Hummus is a traditional food in many countries of the Levant. Hummus was first mentioned in writing in Egypt in the 13th century. Most often it is made from chickpeas, which is also the translation of the word. However, the bean hummus is also an original variant.


  • 125 g dried white beans or puff beans (equivalent to approx. 250 g after after soaking)
  • 1 tablespoon tahini (sesame paste)
  • 3 tablespoons olive oil (or more, to taste)
  • The juice of 1/2 lemon (depending on the desired acidity)
  • 1 clove of garlic (or more, according to taste)
  • 1 tablespoon mild paprika powder
  • Salt and pepper


  1. Soak the dry beans for one night. The addition of sodium bicarbonate or salt will soften the beans and helps with overly chalky water. Then pour away the soaking water (beans are generally toxic when uncooked). Refill with new water and cook the beans until they are done.
  2. Puree the ingredients with a (stick) blender, carefully adding the cooking water until the desired consistency is reached. It is worthwhile to put enough until the mixture is so fine that you can hardly feel any more particles on the tongue. Finally, season to taste with salt and pepper.
  3. The hummus will develop its true flavor only after a few days after a few days, when all the ingredients are well absorbed and the garlic note becomes softer.
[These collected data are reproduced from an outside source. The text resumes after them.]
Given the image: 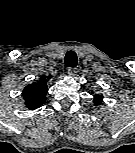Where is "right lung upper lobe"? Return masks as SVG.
<instances>
[{
	"instance_id": "1",
	"label": "right lung upper lobe",
	"mask_w": 135,
	"mask_h": 153,
	"mask_svg": "<svg viewBox=\"0 0 135 153\" xmlns=\"http://www.w3.org/2000/svg\"><path fill=\"white\" fill-rule=\"evenodd\" d=\"M45 78V76H42L40 81L33 82L24 88L22 95L27 108L31 110L37 109L46 101L48 88L47 81L44 80ZM49 78H51V76H49Z\"/></svg>"
}]
</instances>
Traditionally, hummus is covered with oil for storage, which prolongs its shelf life. Experience shows that the garlic content also makes a significant difference here. If it turns out well, you get a product that you won’t want to miss as a spread or dip with fresh vegetables or pita bread. Enjoy your meal!

Good to know:

You don’t have to throw away the cooking water (also called aquafaba), it is full of nutrients and can be used in many ways, e.g. as a substitute for animal protein when making desserts!